**WORK TASK**
The full set of records below is to be reproduced without a single alteration.

**Extracted page text data**
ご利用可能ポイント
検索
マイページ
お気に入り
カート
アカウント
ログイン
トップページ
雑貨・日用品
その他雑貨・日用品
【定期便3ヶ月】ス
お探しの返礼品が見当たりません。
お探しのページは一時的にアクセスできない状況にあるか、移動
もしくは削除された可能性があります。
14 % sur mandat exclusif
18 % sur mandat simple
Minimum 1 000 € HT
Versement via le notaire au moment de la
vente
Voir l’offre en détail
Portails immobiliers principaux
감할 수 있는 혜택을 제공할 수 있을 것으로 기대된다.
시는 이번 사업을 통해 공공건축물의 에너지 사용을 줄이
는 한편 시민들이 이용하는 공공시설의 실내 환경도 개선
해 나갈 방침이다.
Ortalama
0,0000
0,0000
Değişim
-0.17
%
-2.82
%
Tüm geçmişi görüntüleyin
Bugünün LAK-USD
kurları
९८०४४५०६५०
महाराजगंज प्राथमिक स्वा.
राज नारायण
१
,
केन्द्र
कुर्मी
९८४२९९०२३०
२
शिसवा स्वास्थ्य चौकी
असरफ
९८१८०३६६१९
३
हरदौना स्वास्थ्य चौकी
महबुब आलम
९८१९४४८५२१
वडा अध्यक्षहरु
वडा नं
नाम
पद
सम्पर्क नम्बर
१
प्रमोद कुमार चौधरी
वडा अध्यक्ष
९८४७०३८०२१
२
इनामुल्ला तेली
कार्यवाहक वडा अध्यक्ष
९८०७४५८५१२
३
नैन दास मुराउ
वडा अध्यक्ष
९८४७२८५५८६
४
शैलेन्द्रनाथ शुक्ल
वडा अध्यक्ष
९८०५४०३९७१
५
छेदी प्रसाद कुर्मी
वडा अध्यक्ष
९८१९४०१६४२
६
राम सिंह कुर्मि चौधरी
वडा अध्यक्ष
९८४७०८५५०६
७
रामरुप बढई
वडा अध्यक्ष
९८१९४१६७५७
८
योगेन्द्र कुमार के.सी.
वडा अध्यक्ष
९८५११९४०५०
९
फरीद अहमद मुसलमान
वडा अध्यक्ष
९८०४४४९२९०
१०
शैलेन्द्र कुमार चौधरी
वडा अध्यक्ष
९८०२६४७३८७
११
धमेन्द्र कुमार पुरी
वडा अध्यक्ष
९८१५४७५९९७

**FINAL ANSWER**
ご利用可能ポイント
検索
マイページ
お気に入り
カート
アカウント
ログイン
トップページ
雑貨・日用品
その他雑貨・日用品
【定期便3ヶ月】ス
お探しの返礼品が見当たりません。
お探しのページは一時的にアクセスできない状況にあるか、移動
もしくは削除された可能性があります。
14 % sur mandat exclusif
18 % sur mandat simple
Minimum 1 000 € HT
Versement via le notaire au moment de la
vente
Voir l’offre en détail
Portails immobiliers principaux
감할 수 있는 혜택을 제공할 수 있을 것으로 기대된다.
시는 이번 사업을 통해 공공건축물의 에너지 사용을 줄이
는 한편 시민들이 이용하는 공공시설의 실내 환경도 개선
해 나갈 방침이다.
Ortalama
0,0000
0,0000
Değişim
-0.17
%
-2.82
%
Tüm geçmişi görüntüleyin
Bugünün LAK-USD
kurları
९८०४४५०६५०
महाराजगंज प्राथमिक स्वा.
राज नारायण
१
,
केन्द्र
कुर्मी
९८४२९९०२३०
२
शिसवा स्वास्थ्य चौकी
असरफ
९८१८०३६६१९
३
हरदौना स्वास्थ्य चौकी
महबुब आलम
९८१९४४८५२१
वडा अध्यक्षहरु
वडा नं
नाम
पद
सम्पर्क नम्बर
१
प्रमोद कुमार चौधरी
वडा अध्यक्ष
९८४७०३८०२१
२
इनामुल्ला तेली
कार्यवाहक वडा अध्यक्ष
९८०७४५८५१२
३
नैन दास मुराउ
वडा अध्यक्ष
९८४७२८५५८६
४
शैलेन्द्रनाथ शुक्ल
वडा अध्यक्ष
९८०५४०३९७१
५
छेदी प्रसाद कुर्मी
वडा अध्यक्ष
९८१९४०१६४२
६
राम सिंह कुर्मि चौधरी
वडा अध्यक्ष
९८४७०८५५०६
७
रामरुप बढई
वडा अध्यक्ष
९८१९४१६७५७
८
योगेन्द्र कुमार के.सी.
वडा अध्यक्ष
९८५११९४०५०
९
फरीद अहमद मुसलमान
वडा अध्यक्ष
९८०४४४९२९०
१०
शैलेन्द्र कुमार चौधरी
वडा अध्यक्ष
९८०२६४७३८७
११
धमेन्द्र कुमार पुरी
वडा अध्यक्ष
९८१५४७५९९७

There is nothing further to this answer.